Don't be so bloody stupid. He chose the uni based on the fact that is is one of the best in Scotland, why the fuck would he need to move away to be 'truly independent' of course is is independent financially, has been for a very long time. That doesn't mean I can't drop him at the city in the morning to save him time and bus money, just as I would do with DH is he worked in the city as well.

bluebluezoo · 06/06/2019 09:17

7.20am bus unreasonable for a teenager and why does the bus leave 1 hr 10mins before school started if distance can be walked in 60mins

I used to get the bus at 7.15 am. Bus would drop us off at school at 7.45, then go back to do a second trip to the other side to pick those children up.

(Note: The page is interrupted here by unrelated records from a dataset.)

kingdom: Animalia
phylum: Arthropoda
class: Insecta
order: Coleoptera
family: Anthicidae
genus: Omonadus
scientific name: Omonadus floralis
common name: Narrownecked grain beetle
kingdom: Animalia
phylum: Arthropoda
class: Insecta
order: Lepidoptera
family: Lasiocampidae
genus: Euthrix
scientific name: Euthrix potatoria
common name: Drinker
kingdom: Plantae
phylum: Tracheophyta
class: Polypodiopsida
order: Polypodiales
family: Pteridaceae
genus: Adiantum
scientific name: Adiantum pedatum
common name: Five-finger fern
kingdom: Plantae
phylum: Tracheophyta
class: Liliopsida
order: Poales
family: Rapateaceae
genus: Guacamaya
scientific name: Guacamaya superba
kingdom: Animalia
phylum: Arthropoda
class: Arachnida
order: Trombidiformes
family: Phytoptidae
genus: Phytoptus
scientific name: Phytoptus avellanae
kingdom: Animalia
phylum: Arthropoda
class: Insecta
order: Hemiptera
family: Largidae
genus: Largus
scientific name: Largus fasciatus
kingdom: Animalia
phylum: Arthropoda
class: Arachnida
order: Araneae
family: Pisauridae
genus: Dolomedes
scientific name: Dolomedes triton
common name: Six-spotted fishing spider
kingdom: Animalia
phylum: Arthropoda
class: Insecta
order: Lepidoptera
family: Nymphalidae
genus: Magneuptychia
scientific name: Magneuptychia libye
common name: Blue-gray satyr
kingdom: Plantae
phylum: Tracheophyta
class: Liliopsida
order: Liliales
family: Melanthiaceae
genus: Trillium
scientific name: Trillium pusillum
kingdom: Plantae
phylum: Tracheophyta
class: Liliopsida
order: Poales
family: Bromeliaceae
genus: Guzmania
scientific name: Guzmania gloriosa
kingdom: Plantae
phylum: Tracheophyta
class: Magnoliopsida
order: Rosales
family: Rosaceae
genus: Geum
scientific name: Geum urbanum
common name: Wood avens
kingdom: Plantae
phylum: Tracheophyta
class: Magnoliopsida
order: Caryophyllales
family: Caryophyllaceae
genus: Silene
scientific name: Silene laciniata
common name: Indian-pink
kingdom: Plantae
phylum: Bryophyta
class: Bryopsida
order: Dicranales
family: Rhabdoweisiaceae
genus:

If you’re in an area where public transport doesn’t serve well - our first public bus was 9.15, you’re reliant on the bus the council puts on specifically for your school.

sashh · 06/06/2019 09:27

Fear hmm Choosing not to do something because you don’t want the consequence isn’t fear.

My experience of childhood was exactly the same as RedSky

Example I wore soft contact lenses, my mum bought cleaning fluid for hard lenses, I wasn't allowed to change it because that was me criticising my mother, so I had to use the wrong fluid and have a reaction, fortunately it was a quick reaction before I'd put the second lens in my eye was red and swollen.

Obviously I was then punished for not being more careful.

TatianaLarina · 06/06/2019 09:27

No way on God’s earth I would have stayed at home for uni. Despite my home town uni ‘being one of the best’ in the country.

herculepoirot2 · 06/06/2019 09:31

Example I wore soft contact lenses, my mum bought cleaning fluid for hard lenses, I wasn't allowed to change it because that was me criticising my mother, so I had to use the wrong fluid and have a reaction, fortunately it was a quick reaction before I'd put the second lens in my eye was red and swollen.

But that’s clearly ridiculous.

Look, I think a lot of the criticism of “punishment” on this thread might stem from the posters’ experiences of unreasonable punishment. I am a very reasonable person with a sensible sense of right and wrong. I don’t take it personally if my child prefers ham over cheese, I don’t lock anyone in basements and I don’t insist on elbows off the table or no supper.

Lying, being selfish, disregarding instructions that are in place for a reason: if you choose to do those things, that’s when a punishment would come into play.

freshstartnewme · 06/06/2019 10:08

No way on God’s earth I would have stayed at home for uni. Despite my home town uni ‘being one of the best’ in the country.

So what?

It doesn't make people who do stay local wrong or lesser people than you. Get over yourself.

joystir59 · 06/06/2019 10:22

My parents never gave me a lift to school or drove me to any activity or event. Never. I didn't see that as a lack of love and I didn't resent them at all. I was out in the world living independantly in another city at 19.

NavyBerry · 06/06/2019 10:25

Well done! Be firm. He is to be a man one day.

joystir59 · 06/06/2019 10:26

How are children to learn any resilience or gain any understanding of their own autonomous capabilities and weaknesses if they are mollycoddled throughout their childhood and teens? It's ok to have to walk an hour to school because you've missed the bus, and suffer the consequences of arriving late on your own. What a valuable learning experience that would be.

Tavannach · 06/06/2019 10:33

It's ok to have to walk an hour to school because you've missed the bus, and suffer the consequences of arriving late on your own.

I'm guessing it's because he knew the consequences that he by bunked off.